Let $(X_j, \tau_j)_{j\in J}$ be a family of topological spaces. Let $X=\prod_{j\in J} X_j$ provided with the product topology and let $pr_k: X\to X_k$ be the projection on the $k$-th coordinate, then has $(X,\tau, (pr_j)_{j\in J})$ the following universal property:

Is $Y$ a topological space $(f_j: Y\to X_j)_{j\in J}$ a familiy of continuous functions, then there is exactly one continuous function $f:Y\to X$ such that for every $k$ holds $f_k=pr_k\circ f$

This universal property of $X$ and the function $pr_k$ characterizes $(X,\tau, (pr_j)_{j\in J})$ unique up to homeomorphism.

I have a question why this characterizes up to homeomorphism.

The proof goes as follows:

Suppose $P$ is a topological space with functions $\beta_j: P\to X_j$ which has the same universal property. With that we get:

Now observe $\alpha\circ \beta: P\to P$ (Note that the $X$ in the following picture is supposed to be $P$)

Then $\alpha\circ\beta =\operatorname{id}_P$, because of $\alpha$ and $\beta$ beeing unique.

Similarly $\beta\circ\alpha = \operatorname{id}_X$ so $\alpha$ and $\beta$ are homeomorphic.

My question:

Why is $\alpha\circ\beta=\operatorname{id}_P$. And what has the uniqueness to do with it?

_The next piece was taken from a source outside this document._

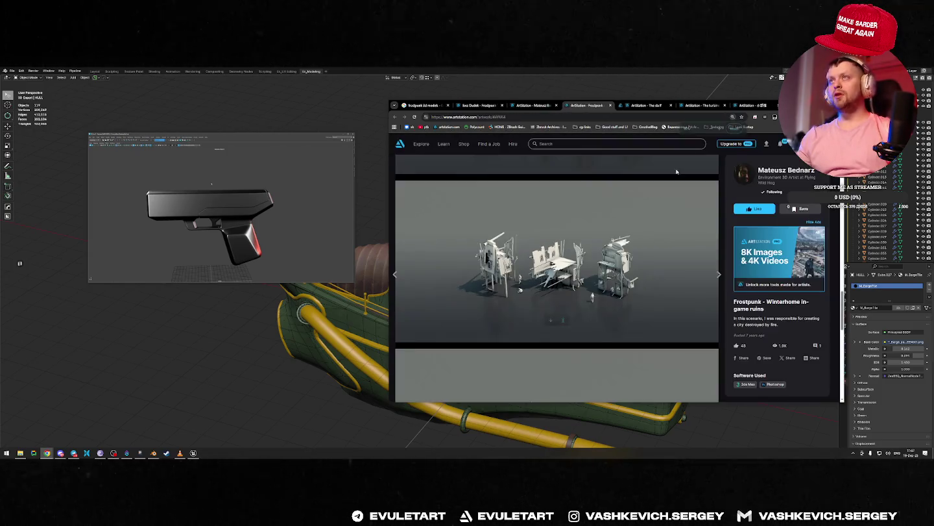
Close the ruins, The stuff, turbine case and portfolio tabs.
scroll(524, 280, "down", 3)
scroll(524, 281, "down", 2)
scroll(524, 280, "up", 1)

From the diagramm in the last picture we get that

$\beta_j\circ(\alpha\circ\beta)=\beta_j$ which implies $\alpha\circ\beta=\operatorname{id}_P$ immediatly.

Since $\beta_j\circ (\alpha\circ\beta(p))=\beta_j(p)\Leftrightarrow \alpha\circ\beta(p)=p$ for every $p\in P\Leftrightarrow \alpha\circ\beta=\operatorname{id}_P$.

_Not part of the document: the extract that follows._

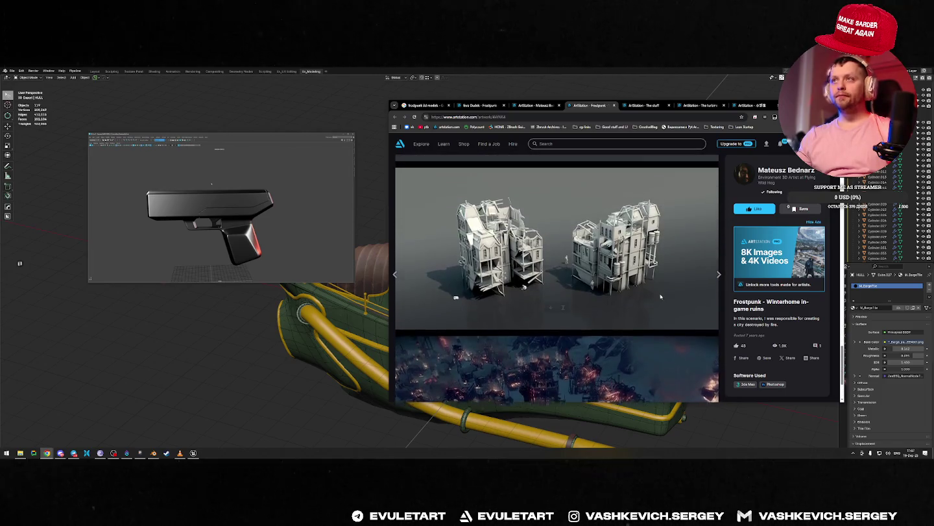
scroll(524, 280, "down", 3)
scroll(524, 281, "down", 2)
key("ctrl+w")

What has the uniqueness to do with it?

Thanks in advance and excuse me for these awful images, but creating such diagrams on this website is always an odysse on its own...

Answer 1

You know that $\alpha: X \to P$ satisfies $$\forall j: \beta_j \circ \alpha = \text{pr}_j\tag{1}$$

and $\beta: P \to X$ satisfies $$\forall j : \text{pr}_j \circ \beta= \beta_j \tag{2}$$

now using $(1)$ and $(2)$ we get that for any $j$:

$$\text{pr}_j \circ (\beta \circ \alpha) = (\text{pr}_j \circ \beta) \circ \alpha = \beta_j \circ \alpha = \text{pr}_j\tag{3}$$

And in the diagram we get from applying the universal property for $X$ to the test space $X$ itself, we are promised a unique $\gamma: X \to X$ such that

$$\forall j: \text{pr}_j \circ \gamma = \text{pr}_j\tag{4}$$

Now, $(3)$ tells us that $\gamma = \beta \circ \alpha$ also obeys $(4)$ and standard common sense (or the axioms of a category, in a more abstract setting) tells us that $\gamma=\text{id}_X$ also satisfies $(4)$.

So the unicity of $\gamma$ tells us $\beta \circ \alpha = \gamma = \text{id}_X$ and in particular, $$\beta \circ \alpha = \text{id}_X$$

The $\alpha \circ \beta = \text{id}_P$ follows similarly from applying the universal property of $P$ to $P$ and a similar small computation to $(3)$.